O piloto britânico Daniel Hegarty, que foi ontemvítima de um acidente grave na prova do Grande Prémio de Motos, não sobreviveu às lesões sofridas, anunciou a comissão organizadora do evento.

“A comissão já contactou com a família e membros da equipa de Daniel garantindo que lhes será prestada toda a assistência. A Comissão Organizadora do Grande Prémio de Macau manifesta as mais sinceras condolências à família e amigos de Daniel”, informou o coordenador da Comissão Organizadora, Pun Weng Kun, numa comunicação à imprensa.

Daniel Hegarty tinha 31 anos e esta era a sua segunda presença no circuito da Guia. Foi a meio da prova que, ao bater na barreira na Curva dos Pescadores, perdeu o controlo da mota, e ficou inanimado no chão. Notou-se de imediato a gravidade do acidente, pelo que foi retirado do percurso de ambulância levando à bandeira vermelha e logo a seguir ao fim da prova.

A cor que marca o Grande Prémio de Macau é, porém, o preto. Os tons negros do alcatrão do Circuito da Guia são um reflexo de antecedentes que demonstram os perigos envolvidos no percurso, e nos desportos motorizados. Em 2012, foi pelo português Luís Carreira que se deu o luto depois de um despiste na mesma zona. Um dia depois, Phillip Yau sofreu o mesmo destino, na curva do Hotel Mandarim. Com Daniel Hegarty regressa a memória.

A confirmação da sua morte veio depois de um clima de tensão, em que os vencedores da corrida subiram ao pódio com um semblante fechado. “Todos os pilotos se apoiam uns aos outros. Esta não é uma celebração, as corridas são irrelevantes. É um final triste”, comentou Glenn Irwin, que ganhou a corrida.
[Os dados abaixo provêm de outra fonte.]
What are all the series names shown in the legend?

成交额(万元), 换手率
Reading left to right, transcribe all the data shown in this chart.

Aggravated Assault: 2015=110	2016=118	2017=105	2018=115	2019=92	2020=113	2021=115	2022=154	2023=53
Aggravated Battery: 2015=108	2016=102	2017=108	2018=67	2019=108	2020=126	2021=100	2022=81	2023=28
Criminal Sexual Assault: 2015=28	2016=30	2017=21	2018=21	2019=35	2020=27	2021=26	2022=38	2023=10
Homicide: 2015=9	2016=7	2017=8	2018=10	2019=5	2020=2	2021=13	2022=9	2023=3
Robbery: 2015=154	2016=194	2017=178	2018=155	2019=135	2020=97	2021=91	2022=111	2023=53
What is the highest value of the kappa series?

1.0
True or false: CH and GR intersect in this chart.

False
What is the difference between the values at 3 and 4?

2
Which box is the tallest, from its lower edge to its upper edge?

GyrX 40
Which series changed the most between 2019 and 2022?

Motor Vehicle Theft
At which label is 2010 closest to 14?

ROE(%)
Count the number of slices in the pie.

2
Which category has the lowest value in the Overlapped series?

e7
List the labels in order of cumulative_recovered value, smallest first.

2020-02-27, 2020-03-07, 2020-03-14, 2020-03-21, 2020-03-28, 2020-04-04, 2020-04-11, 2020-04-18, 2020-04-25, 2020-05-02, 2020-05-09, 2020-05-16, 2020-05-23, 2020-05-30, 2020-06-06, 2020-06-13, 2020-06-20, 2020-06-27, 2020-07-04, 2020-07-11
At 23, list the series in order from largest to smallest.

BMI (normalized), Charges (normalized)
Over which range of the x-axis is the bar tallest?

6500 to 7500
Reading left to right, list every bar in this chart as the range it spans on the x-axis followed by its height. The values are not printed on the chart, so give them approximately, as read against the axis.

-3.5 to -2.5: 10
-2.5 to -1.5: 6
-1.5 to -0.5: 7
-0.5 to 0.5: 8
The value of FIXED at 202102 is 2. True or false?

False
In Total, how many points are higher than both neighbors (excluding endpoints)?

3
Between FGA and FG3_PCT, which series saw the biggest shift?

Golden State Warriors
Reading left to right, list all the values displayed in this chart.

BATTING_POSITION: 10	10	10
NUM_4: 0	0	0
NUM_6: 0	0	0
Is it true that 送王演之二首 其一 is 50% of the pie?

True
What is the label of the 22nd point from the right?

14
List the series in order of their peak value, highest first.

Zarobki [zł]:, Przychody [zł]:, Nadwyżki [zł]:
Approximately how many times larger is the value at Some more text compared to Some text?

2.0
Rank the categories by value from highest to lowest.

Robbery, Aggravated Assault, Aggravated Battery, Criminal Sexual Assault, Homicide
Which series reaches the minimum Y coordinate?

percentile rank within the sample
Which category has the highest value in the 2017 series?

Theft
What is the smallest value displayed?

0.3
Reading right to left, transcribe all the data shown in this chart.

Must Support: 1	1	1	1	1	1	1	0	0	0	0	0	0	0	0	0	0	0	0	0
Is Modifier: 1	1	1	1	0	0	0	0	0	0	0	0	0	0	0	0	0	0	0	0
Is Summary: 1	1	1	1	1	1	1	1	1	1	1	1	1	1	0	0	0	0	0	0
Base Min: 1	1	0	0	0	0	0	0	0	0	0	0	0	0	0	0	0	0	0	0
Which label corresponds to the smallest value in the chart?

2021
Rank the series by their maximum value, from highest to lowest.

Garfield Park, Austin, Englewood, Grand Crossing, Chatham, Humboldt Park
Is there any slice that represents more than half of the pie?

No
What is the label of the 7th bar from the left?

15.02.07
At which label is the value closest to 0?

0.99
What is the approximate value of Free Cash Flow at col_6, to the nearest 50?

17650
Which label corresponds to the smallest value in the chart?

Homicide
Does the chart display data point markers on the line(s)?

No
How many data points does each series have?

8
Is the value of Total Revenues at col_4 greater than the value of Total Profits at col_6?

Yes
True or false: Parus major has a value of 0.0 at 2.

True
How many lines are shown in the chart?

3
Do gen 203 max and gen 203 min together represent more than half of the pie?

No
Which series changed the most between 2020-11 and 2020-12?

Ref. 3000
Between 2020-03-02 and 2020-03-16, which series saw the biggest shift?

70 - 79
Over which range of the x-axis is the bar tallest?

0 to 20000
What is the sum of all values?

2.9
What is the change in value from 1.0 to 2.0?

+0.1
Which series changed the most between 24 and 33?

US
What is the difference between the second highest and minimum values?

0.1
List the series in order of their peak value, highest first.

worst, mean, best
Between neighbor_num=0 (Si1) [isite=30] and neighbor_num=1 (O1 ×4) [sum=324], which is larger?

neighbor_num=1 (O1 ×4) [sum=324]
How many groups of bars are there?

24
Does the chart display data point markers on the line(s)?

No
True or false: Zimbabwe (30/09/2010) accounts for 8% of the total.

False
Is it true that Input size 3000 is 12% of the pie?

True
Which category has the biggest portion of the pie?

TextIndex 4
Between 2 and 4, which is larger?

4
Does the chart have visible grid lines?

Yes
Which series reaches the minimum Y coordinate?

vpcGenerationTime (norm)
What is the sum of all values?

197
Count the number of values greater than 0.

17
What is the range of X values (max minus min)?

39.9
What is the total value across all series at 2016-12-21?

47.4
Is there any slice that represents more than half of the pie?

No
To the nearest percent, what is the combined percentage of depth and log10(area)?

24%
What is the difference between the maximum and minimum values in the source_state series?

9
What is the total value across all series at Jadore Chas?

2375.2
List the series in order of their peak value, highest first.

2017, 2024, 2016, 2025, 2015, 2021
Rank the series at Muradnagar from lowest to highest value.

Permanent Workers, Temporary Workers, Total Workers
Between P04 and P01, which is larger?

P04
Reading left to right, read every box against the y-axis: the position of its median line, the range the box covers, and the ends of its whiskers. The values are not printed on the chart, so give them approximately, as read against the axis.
O fim precoce da corrida, que ia apenas na sexta volta, deu o primeiro lugar ao piloto da Irlanda do Norte, Glenn Irwin, que já se tinha destacado nas sessões classificativas anteriores. Irwin disputou o lugar com Peter Hickamn, que terminou em segundo depois de ter saído vitorioso no ano passado, e com Michael Rutter, que aos 45 anos se encontrava na disputa da competição pela 23ª vez.

O britânico Martin Jessop também tinha hipóteses, com uma diferença temporal em relação ao pódio durante as provas de treino. Já André Pires, não chegou a participar na corrida final, por se ter deparado com problemas técnicos ao nível da caixa de velocidades.